There is also a tiny 128MB memory card stored in a small slot along the back of the console, so you can store games already in progress – something the original Atari 2600 never had.

When I turned on my system for the first time, I felt as though I was transported back in time to 1978, when my best friend John had gotten his own Atari 2600 for Christmas. Seeing Pac-Man for the first time in HD, reminded me of what it was like back in 1978 when my friend first introduced me to the Atari over that wonderful gaming Christmas.

The games in HD are considerably more sharp – and crisp than they were in 1978, but they played just the same as the original console. The controller felt similar to the original stick controller, but with the added benefit of having a “fire” button on either side of the joystick.

The sounds were quite a bit better than on the original system, largely because the sound in an HD TV are better than an old tube-based TV.

And for those of you who find you have a limited amount of console space in your entertainment unit like I do, fear not. The Retron 77 utilizes the same power cord and HD cord that the Retron2 HD system (NES/SNES console) uses. Just swap consoles and re-use the cords and presto! You are ready to play Atari games.

At the time I write this, I have so far tried 15 titles, and all have worked. One of my most favorite carts from the late 70s that is now in my current Atari 2600 collection is Donkey Kong, and when I initially booted it up, it wasn’t initially reading it. I thought there might be a license issue, because my Retron 77 gave me a screen for utilizing licenses. But it turns out the cart just needed to be blown free of dust; a typical issue with the older cartridges. I’m sure many of my fellow retro gamers can relate. I was able to get to the 2nd screen in Donkey Kong before losing my last life but hearing the sounds and seeing the graphics for Donkey Kong on my Retron 77 brought back so many memories of my early gaming days.

I was eager to test out one of my more prized cartridges – a Xonox Double-Ender cartridge. I was fortunate enough to locate one of these gems at a flea market a number of years ago but hadn’t tested it since I put my 2600 into its carrying case and into my game “Vault” – otherwise known as my bedroom closet.

I made sure the ends were both clear of dust and plugged-in side 1 of the card, and sure enough, Spike’s Peak came right up. I tried the game, even though I had never played this particular title. I couldn’t get past the first screen, because I didn’t know the mechanics of this game. But undeterred, I flipped the cart around and tried Ghost Manor. It looked just as interesting as Spike’s Peak, but alas, I was even less adept at this title.

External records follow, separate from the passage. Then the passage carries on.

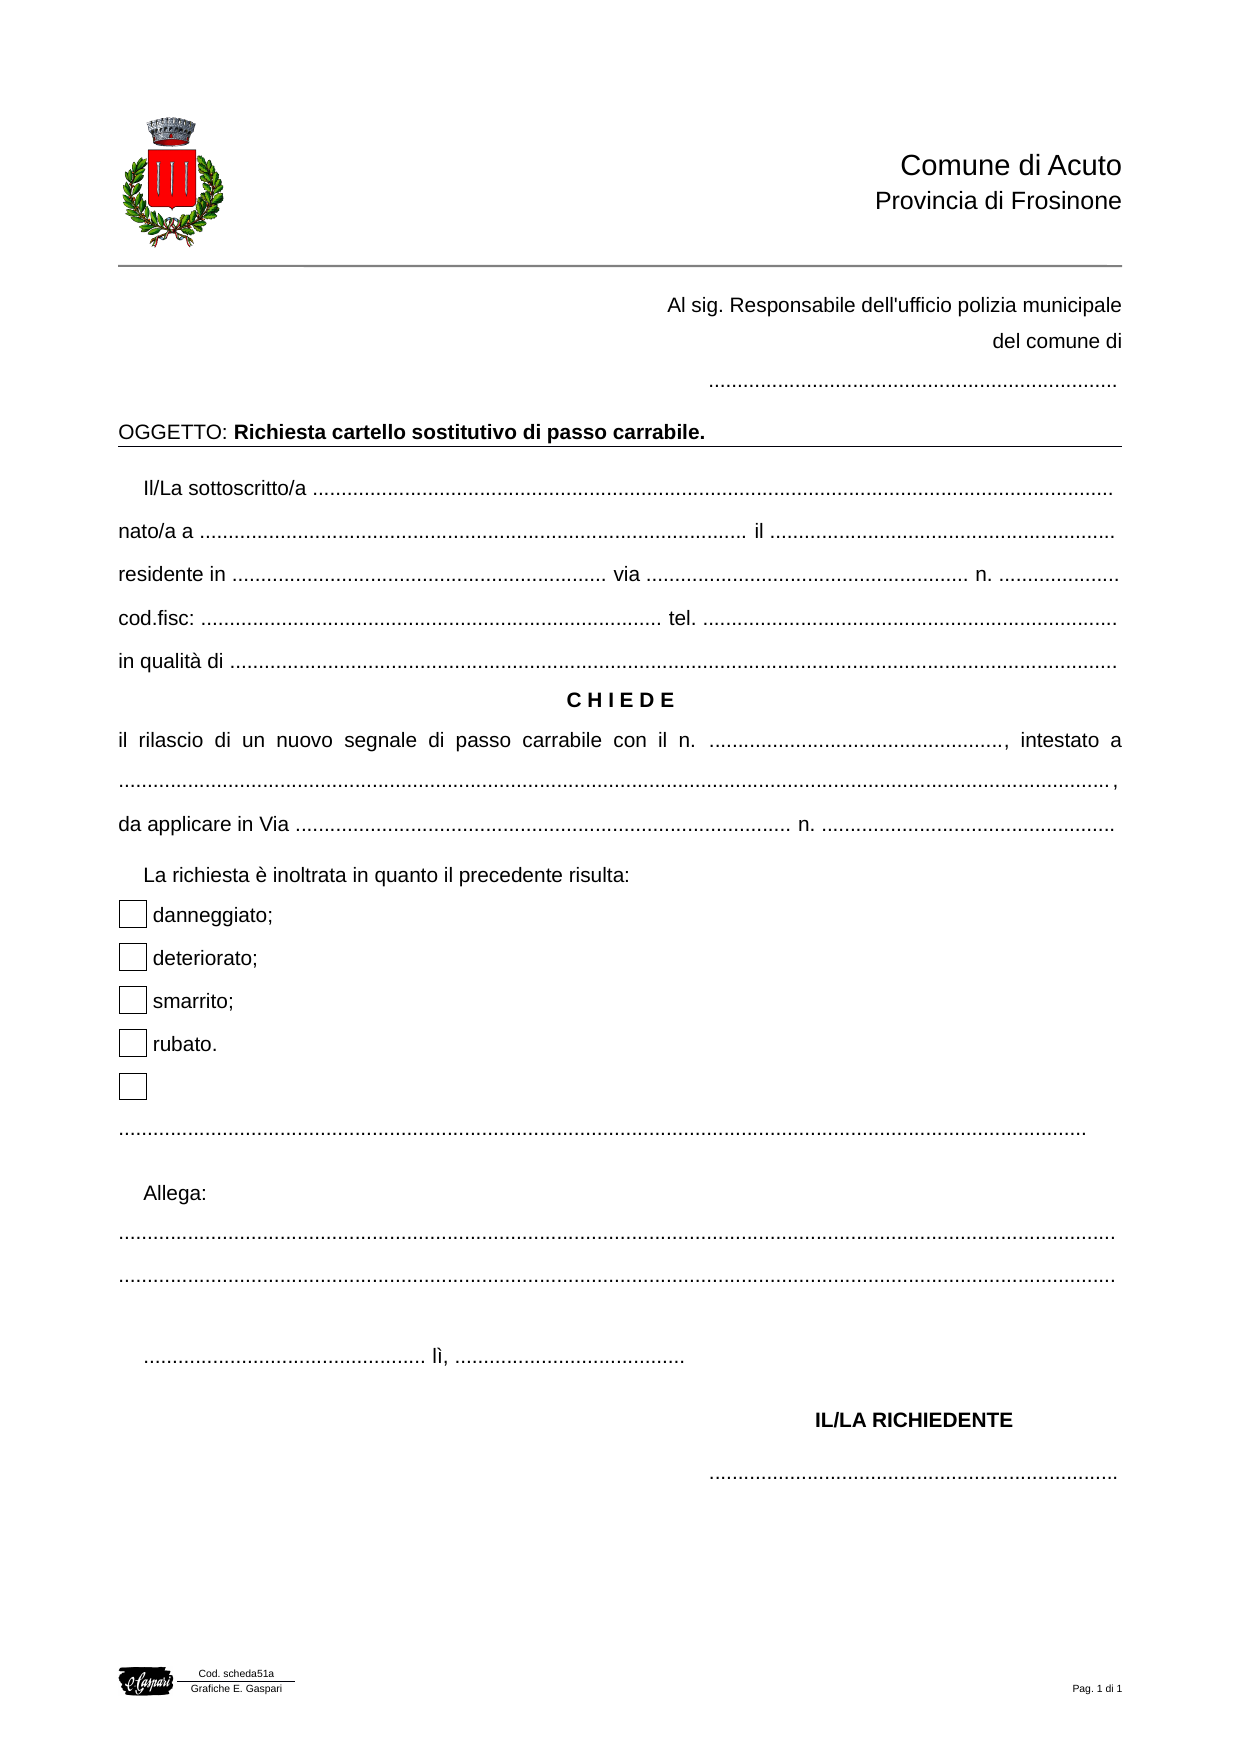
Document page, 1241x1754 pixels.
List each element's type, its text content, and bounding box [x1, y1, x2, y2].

text ................................................. lì, ........................................ [143, 1340, 1122, 1369]
text Allega: [118, 1181, 1122, 1204]
text il rilascio di un nuovo segnale di passo carrabile con il n. ..................................................., intestato a ............................................................................................................................................................................, [118, 724, 1122, 793]
text da applicare in Via ...................................................................................... n. ................................................... [118, 808, 1122, 836]
text danneggiato; [118, 899, 1122, 928]
text cod.fisc: ................................................................................ tel. ........................................................................ [118, 602, 1122, 630]
text rubato. [118, 1028, 1122, 1057]
text Il/La sottoscritto/a ........................................................................................................................................... [118, 472, 1122, 501]
text ........................................................................................................................................................................ [118, 1072, 1122, 1141]
text OGGETTO: Richiesta cartello sostitutivo di passo carrabile. [118, 420, 1122, 446]
text IL/LA RICHIEDENTE [706, 1408, 1122, 1432]
text La richiesta è inoltrata in quanto il precedente risulta: [118, 863, 1122, 887]
text ....................................................................... [706, 1456, 1122, 1485]
text Comune di Acuto [224, 148, 1122, 181]
picture [122, 117, 224, 248]
text smarrito; [118, 985, 1122, 1014]
text residente in ................................................................. via ........................................................ n. ..................... [118, 558, 1122, 587]
text ............................................................................................................................................................................. [118, 1216, 1122, 1245]
text deteriorato; [118, 942, 1122, 971]
text ....................................................................... [708, 364, 1122, 393]
text Al sig. Responsabile dell'ufficio polizia municipale del comune di [531, 293, 1122, 352]
text ............................................................................................................................................................................. [118, 1259, 1122, 1288]
text in qualità di .......................................................................................................................................................... [118, 645, 1122, 673]
text nato/a a ............................................................................................... il ............................................................ [118, 515, 1122, 544]
text C H I E D E [118, 688, 1122, 712]
picture [118, 1666, 174, 1696]
text Provincia di Frosinone [224, 186, 1122, 215]
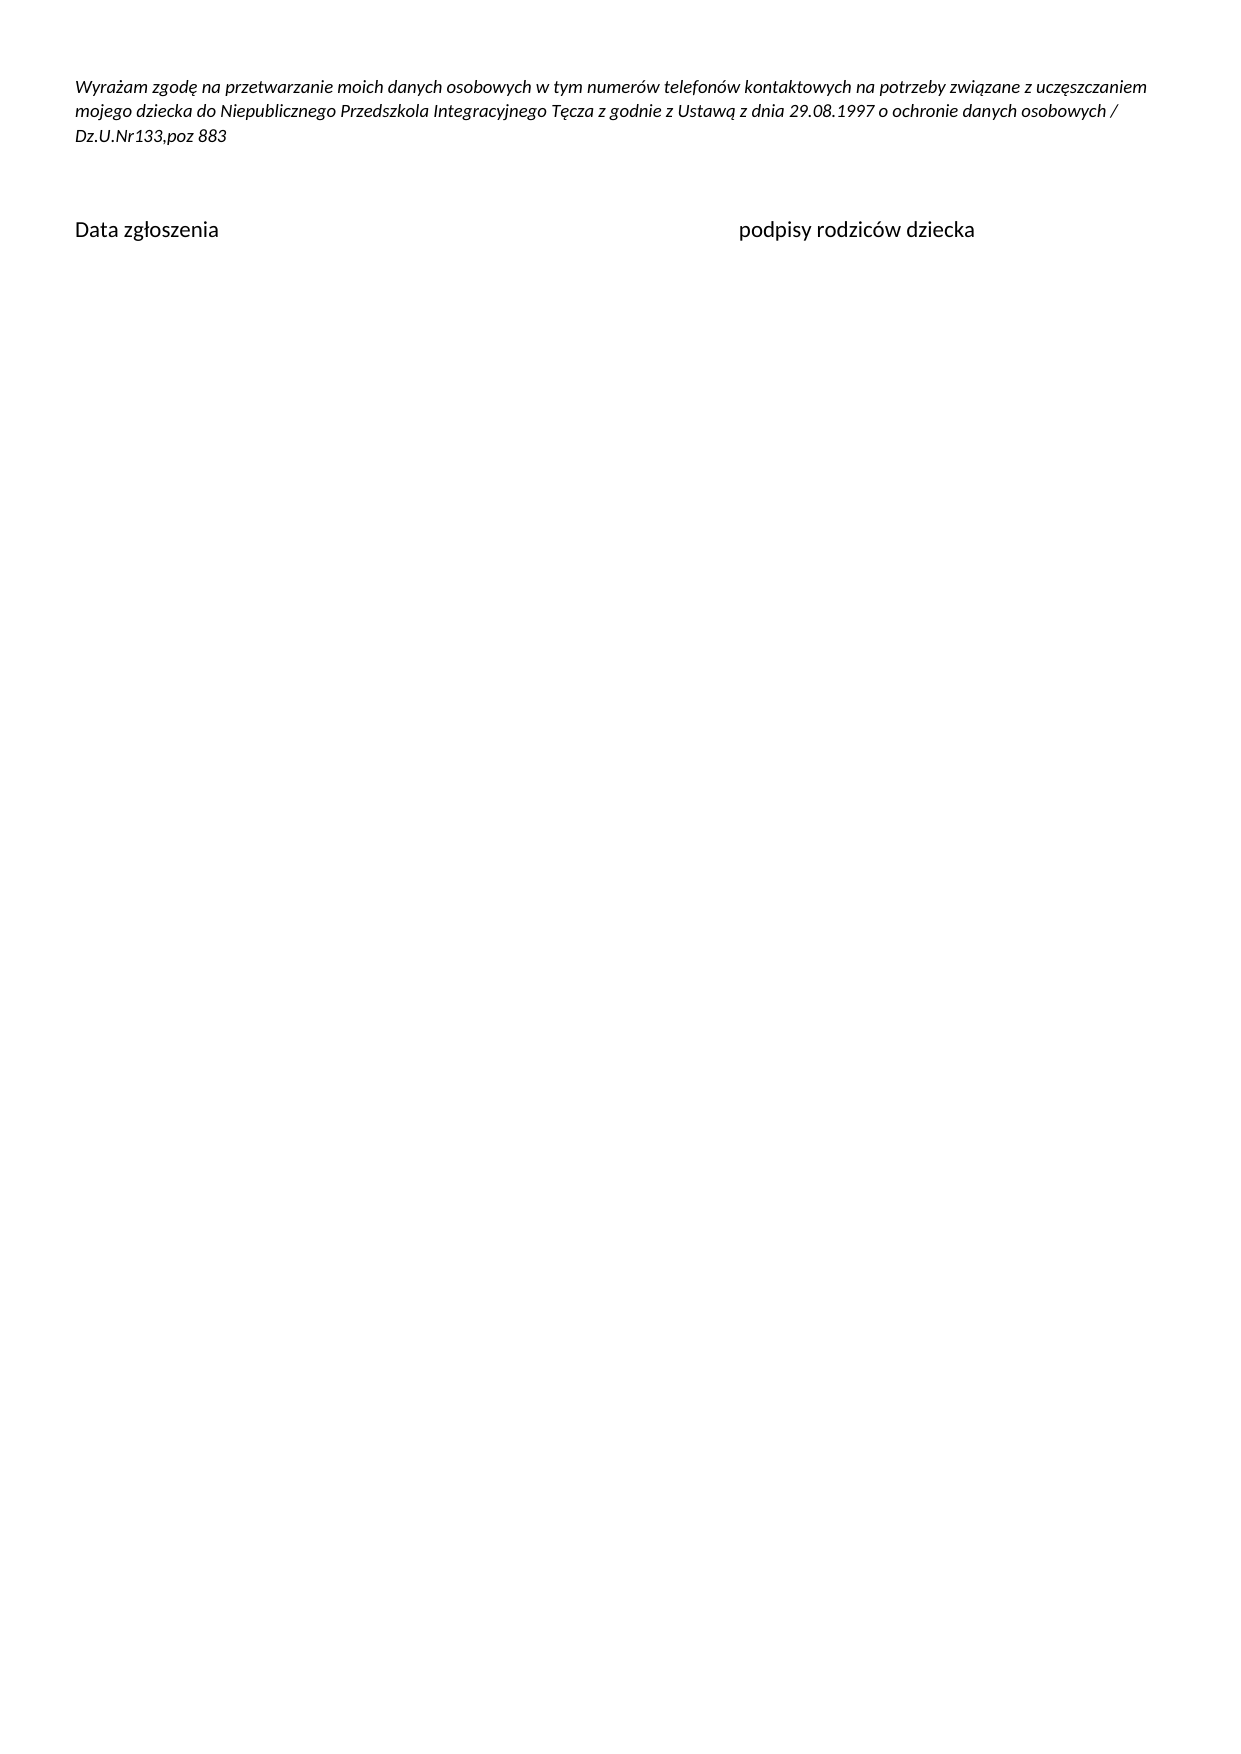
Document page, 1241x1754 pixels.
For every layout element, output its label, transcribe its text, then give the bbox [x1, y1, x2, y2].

Nonetheless, I know the Retron 77 will be a staple in my retro gaming from here on out. It lets me play some of my favorite games, in their original cartridge format. I have to obtain a new set of paddle controllers, since my originals are pretty well worn-out, but that’s an easy find. The most difficult thing I need to worry about now is which of the over 100 cartridges I will want to play from my Atari library.

From a classic 8-bit gamer’s perspective, the Retron 77 will be well worth the money spent on it (around $80 on Ebay currently – with 1 controller). If you have a large collection of Atari cartridges, you’ll have plenty of fun re-living your vintage gaming.